The cured pork belly which now officially can be called Pancetta emerges gloriously after the curing period ready to be rinsed, rubbed with the traditional Pancetta spice rub and hung in the curing chamber or placed on a cooling rack with a tray underneath in the fridge.
Rinsed and patted dry:
I used butcher twine to make a small loop so the Pancetta can be hanged in the curing chamber:
Next, I prepared the spice rub mix (black pepper, red pepper and crushed bay leaves). Tweak the mix to your tastes, varying the ingredient amounts. I used Jason’s amounts:
- five crushed bay leaves
- 2 Tsp coarsely ground black pepper
- 1/2 Tsp red pepper
I ground and mixed them all up in my trusty granite mortar and pestle. My life would be a complete misery without it.
Ok, if you got this far, it means that you are set for your charcuterie carrier (at least at home) and you’ll never need to buy any cured meats from the store!
Time for another Pork Belly Spa! Massage the spice rub into the dry-patted Pancetta. Again, try to push the rub into the surface so it sticks to it as much as possible.

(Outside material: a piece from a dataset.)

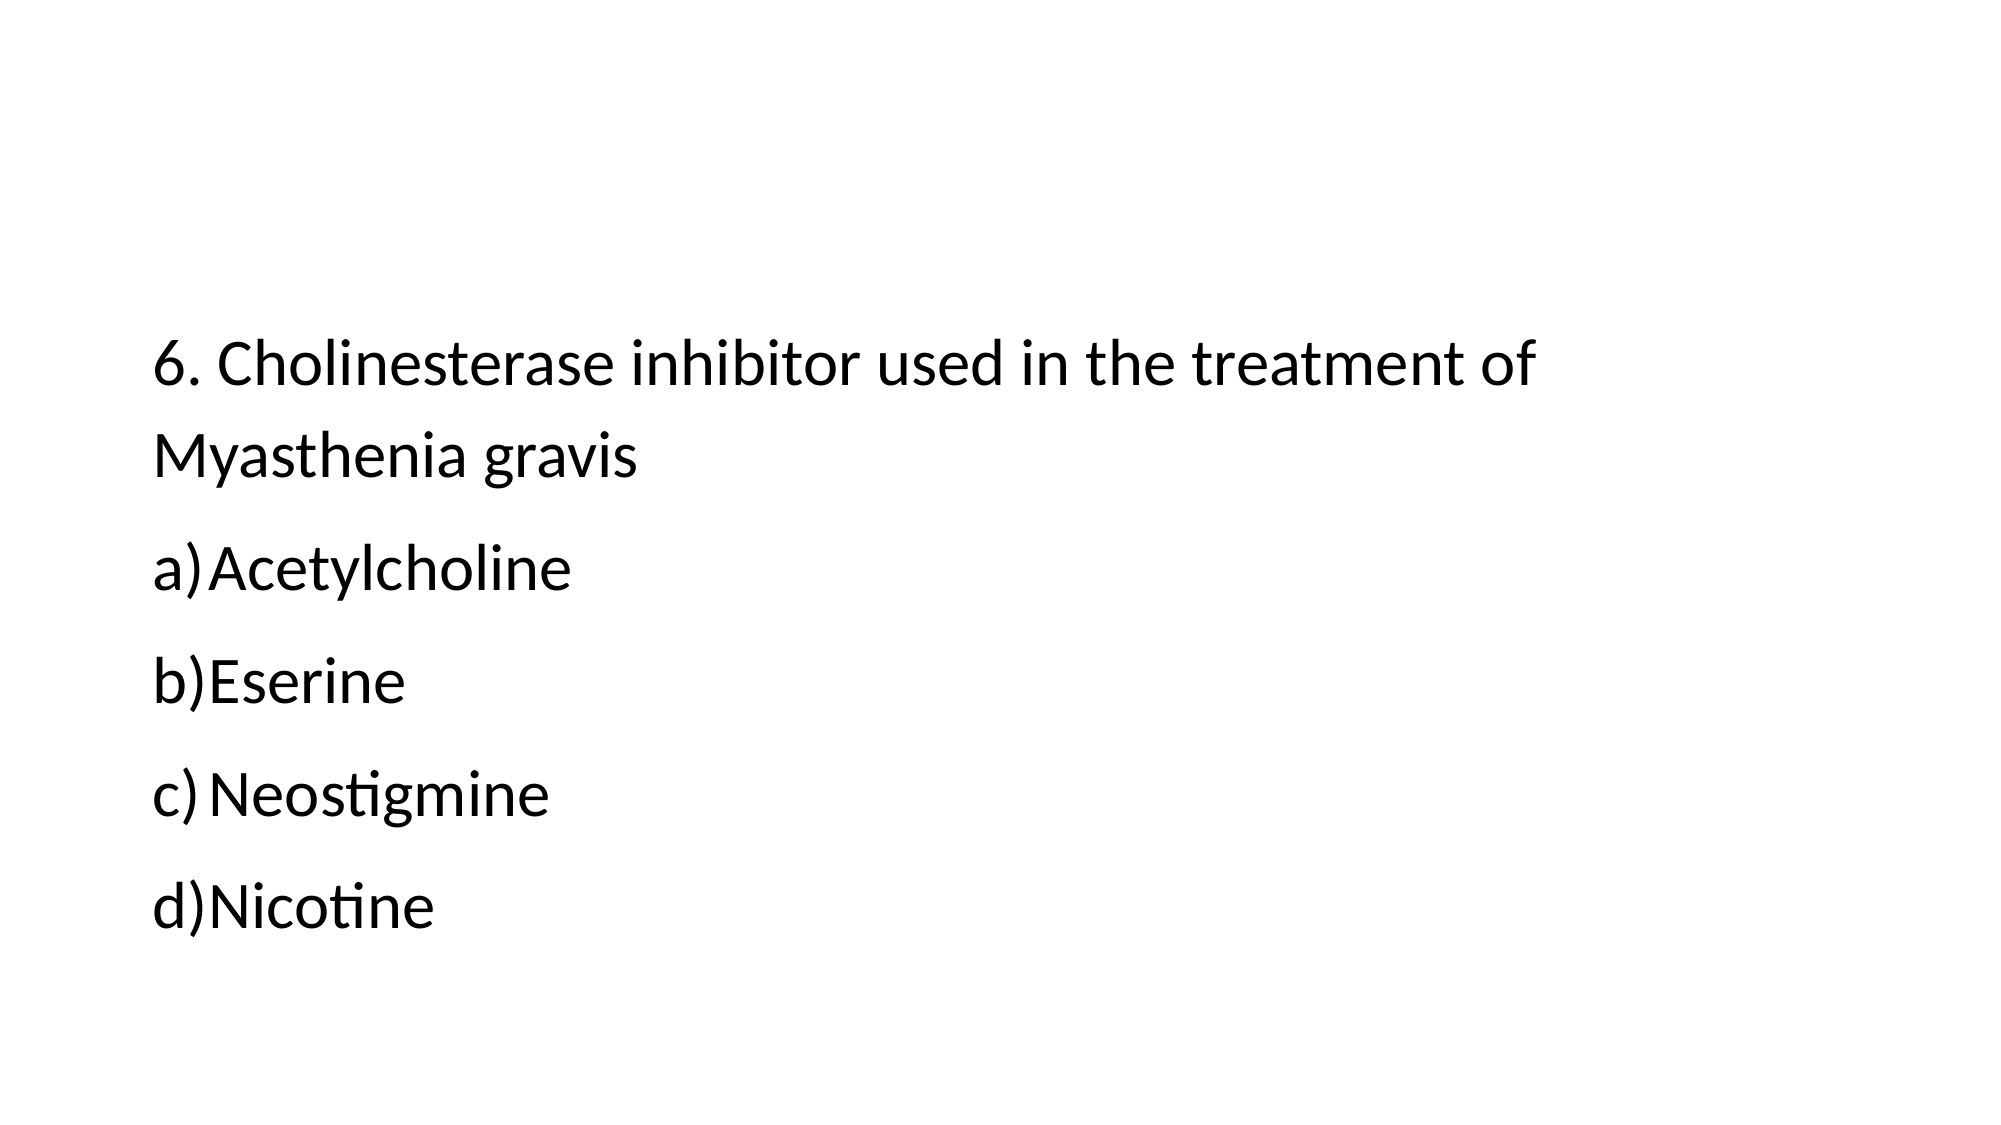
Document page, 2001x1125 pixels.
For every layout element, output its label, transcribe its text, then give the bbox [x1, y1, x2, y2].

list 6. Cholinesterase inhibitor used in the treatment of Myasthenia gravis Acetylcholine Eserine Neostigmine Nicotine [137, 299, 1863, 1014]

This is the part where the Pancetta goes into the curing chamber at a steady 55F degrees and 65% RH humidity for at least 2 weeks. Now, if you do not have a curing chamber yet, you can as I mentioned above place the Pancetta on a cookie rack (with a tray underneath to trap any possible drips) and into the fridge it goes for the same amount of time. You want some of those spices to penetrate the Pancetta to get the best flavor!
In the 3rd week I started getting some small moldy spots – I suspect from the MK4 mold that I sprayed the Salame di Brianza with. They were hanging in the same curing chamber with my Pancetta. I removed them with a paper towel dipped in vinegar. Problem solved.

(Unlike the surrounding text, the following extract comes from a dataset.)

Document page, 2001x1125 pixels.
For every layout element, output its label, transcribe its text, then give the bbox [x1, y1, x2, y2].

I left mine for one month straight and here is the result:
Honestly I didn’t have high hopes for it but when I cut the first slice, I couldn’t believe my eyes and tastes! It was one of the most wicked sublime Pancetta I ever tasted (not as if I tasted many, mind you but you get my drift). It had a great porky taste with herb-y overtones.
Again thanks for Jason from the Cured Meats Blog – his Pancetta adventures were of huge inspiration to get me started with my Pancetta.
Today I’ll make a genuine home made Pasta Alla Carbonara with it.